[Task description] Repeat all of these lines with every "Transcribe" swapped for "Write out", and leave everything else unchanged.

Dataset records
^^^^^^^^^^^^^^^^
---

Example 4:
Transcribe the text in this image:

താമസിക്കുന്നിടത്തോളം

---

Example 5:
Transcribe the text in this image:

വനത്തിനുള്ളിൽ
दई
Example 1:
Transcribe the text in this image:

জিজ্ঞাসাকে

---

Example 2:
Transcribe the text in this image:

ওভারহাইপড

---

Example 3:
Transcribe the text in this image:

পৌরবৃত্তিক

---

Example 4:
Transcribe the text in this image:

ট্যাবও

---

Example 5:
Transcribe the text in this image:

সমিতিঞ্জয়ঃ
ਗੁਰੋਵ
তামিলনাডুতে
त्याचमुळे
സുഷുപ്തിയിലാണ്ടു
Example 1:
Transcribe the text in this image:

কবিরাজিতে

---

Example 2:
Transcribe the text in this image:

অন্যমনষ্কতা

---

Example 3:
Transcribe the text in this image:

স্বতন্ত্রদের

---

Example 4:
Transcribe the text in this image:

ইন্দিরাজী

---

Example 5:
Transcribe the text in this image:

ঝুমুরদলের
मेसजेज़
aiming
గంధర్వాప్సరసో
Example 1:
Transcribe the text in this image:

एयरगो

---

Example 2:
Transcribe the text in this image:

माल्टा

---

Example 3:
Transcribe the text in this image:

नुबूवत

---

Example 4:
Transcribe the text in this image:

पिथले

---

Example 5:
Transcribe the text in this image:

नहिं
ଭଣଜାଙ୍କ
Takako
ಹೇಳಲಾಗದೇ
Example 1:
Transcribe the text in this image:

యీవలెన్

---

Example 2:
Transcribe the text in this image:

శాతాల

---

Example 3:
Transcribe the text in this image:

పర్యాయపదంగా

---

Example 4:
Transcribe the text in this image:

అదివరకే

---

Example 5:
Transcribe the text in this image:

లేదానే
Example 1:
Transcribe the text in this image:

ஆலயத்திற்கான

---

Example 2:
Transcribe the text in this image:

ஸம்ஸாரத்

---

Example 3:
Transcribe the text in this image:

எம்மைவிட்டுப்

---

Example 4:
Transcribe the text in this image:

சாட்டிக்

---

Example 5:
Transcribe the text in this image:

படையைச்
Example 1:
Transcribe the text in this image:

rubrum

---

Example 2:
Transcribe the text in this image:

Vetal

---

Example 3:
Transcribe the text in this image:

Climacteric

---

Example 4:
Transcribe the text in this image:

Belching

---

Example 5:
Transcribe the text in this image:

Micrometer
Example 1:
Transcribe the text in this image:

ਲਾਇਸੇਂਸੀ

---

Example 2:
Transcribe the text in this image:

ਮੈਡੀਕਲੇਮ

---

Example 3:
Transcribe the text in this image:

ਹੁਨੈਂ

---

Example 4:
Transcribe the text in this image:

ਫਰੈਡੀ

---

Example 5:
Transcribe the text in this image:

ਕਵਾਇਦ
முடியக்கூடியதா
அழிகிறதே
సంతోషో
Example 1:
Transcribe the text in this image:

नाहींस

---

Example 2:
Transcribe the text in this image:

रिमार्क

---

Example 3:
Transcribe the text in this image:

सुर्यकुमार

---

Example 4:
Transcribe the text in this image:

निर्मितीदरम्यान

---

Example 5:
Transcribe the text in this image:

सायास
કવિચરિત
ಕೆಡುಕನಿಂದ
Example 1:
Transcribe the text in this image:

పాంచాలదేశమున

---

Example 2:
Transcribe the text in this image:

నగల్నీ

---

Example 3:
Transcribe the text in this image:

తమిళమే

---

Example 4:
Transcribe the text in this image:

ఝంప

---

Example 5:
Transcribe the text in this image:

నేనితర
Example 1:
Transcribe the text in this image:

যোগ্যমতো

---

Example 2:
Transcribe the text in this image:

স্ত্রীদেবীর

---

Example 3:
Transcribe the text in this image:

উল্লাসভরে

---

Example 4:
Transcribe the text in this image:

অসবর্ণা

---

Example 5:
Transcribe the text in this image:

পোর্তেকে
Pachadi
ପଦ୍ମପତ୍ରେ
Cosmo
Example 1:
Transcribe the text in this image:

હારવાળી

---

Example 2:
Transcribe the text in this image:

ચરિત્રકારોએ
^^^^^^^^^^^^^^^^
[Expected output]
---

Example 4:
Write out the text in this image:

താമസിക്കുന്നിടത്തോളം

---

Example 5:
Write out the text in this image:

വനത്തിനുള്ളിൽ
दई
Example 1:
Write out the text in this image:

জিজ্ঞাসাকে

---

Example 2:
Write out the text in this image:

ওভারহাইপড

---

Example 3:
Write out the text in this image:

পৌরবৃত্তিক

---

Example 4:
Write out the text in this image:

ট্যাবও

---

Example 5:
Write out the text in this image:

সমিতিঞ্জয়ঃ
ਗੁਰੋਵ
তামিলনাডুতে
त्याचमुळे
സുഷുപ്തിയിലാണ്ടു
Example 1:
Write out the text in this image:

কবিরাজিতে

---

Example 2:
Write out the text in this image:

অন্যমনষ্কতা

---

Example 3:
Write out the text in this image:

স্বতন্ত্রদের

---

Example 4:
Write out the text in this image:

ইন্দিরাজী

---

Example 5:
Write out the text in this image:

ঝুমুরদলের
मेसजेज़
aiming
గంధర్వాప్సరసో
Example 1:
Write out the text in this image:

एयरगो

---

Example 2:
Write out the text in this image:

माल्टा

---

Example 3:
Write out the text in this image:

नुबूवत

---

Example 4:
Write out the text in this image:

पिथले

---

Example 5:
Write out the text in this image:

नहिं
ଭଣଜାଙ୍କ
Takako
ಹೇಳಲಾಗದೇ
Example 1:
Write out the text in this image:

యీవలెన్

---

Example 2:
Write out the text in this image:

శాతాల

---

Example 3:
Write out the text in this image:

పర్యాయపదంగా

---

Example 4:
Write out the text in this image:

అదివరకే

---

Example 5:
Write out the text in this image:

లేదానే
Example 1:
Write out the text in this image:

ஆலயத்திற்கான

---

Example 2:
Write out the text in this image:

ஸம்ஸாரத்

---

Example 3:
Write out the text in this image:

எம்மைவிட்டுப்

---

Example 4:
Write out the text in this image:

சாட்டிக்

---

Example 5:
Write out the text in this image:

படையைச்
Example 1:
Write out the text in this image:

rubrum

---

Example 2:
Write out the text in this image:

Vetal

---

Example 3:
Write out the text in this image:

Climacteric

---

Example 4:
Write out the text in this image:

Belching

---

Example 5:
Write out the text in this image:

Micrometer
Example 1:
Write out the text in this image:

ਲਾਇਸੇਂਸੀ

---

Example 2:
Write out the text in this image:

ਮੈਡੀਕਲੇਮ

---

Example 3:
Write out the text in this image:

ਹੁਨੈਂ

---

Example 4:
Write out the text in this image:

ਫਰੈਡੀ

---

Example 5:
Write out the text in this image:

ਕਵਾਇਦ
முடியக்கூடியதா
அழிகிறதே
సంతోషో
Example 1:
Write out the text in this image:

नाहींस

---

Example 2:
Write out the text in this image:

रिमार्क

---

Example 3:
Write out the text in this image:

सुर्यकुमार

---

Example 4:
Write out the text in this image:

निर्मितीदरम्यान

---

Example 5:
Write out the text in this image:

सायास
કવિચરિત
ಕೆಡುಕನಿಂದ
Example 1:
Write out the text in this image:

పాంచాలదేశమున

---

Example 2:
Write out the text in this image:

నగల్నీ

---

Example 3:
Write out the text in this image:

తమిళమే

---

Example 4:
Write out the text in this image:

ఝంప

---

Example 5:
Write out the text in this image:

నేనితర
Example 1:
Write out the text in this image:

যোগ্যমতো

---

Example 2:
Write out the text in this image:

স্ত্রীদেবীর

---

Example 3:
Write out the text in this image:

উল্লাসভরে

---

Example 4:
Write out the text in this image:

অসবর্ণা

---

Example 5:
Write out the text in this image:

পোর্তেকে
Pachadi
ପଦ୍ମପତ୍ରେ
Cosmo
Example 1:
Write out the text in this image:

હારવાળી

---

Example 2:
Write out the text in this image:

ચરિત્રકારોએ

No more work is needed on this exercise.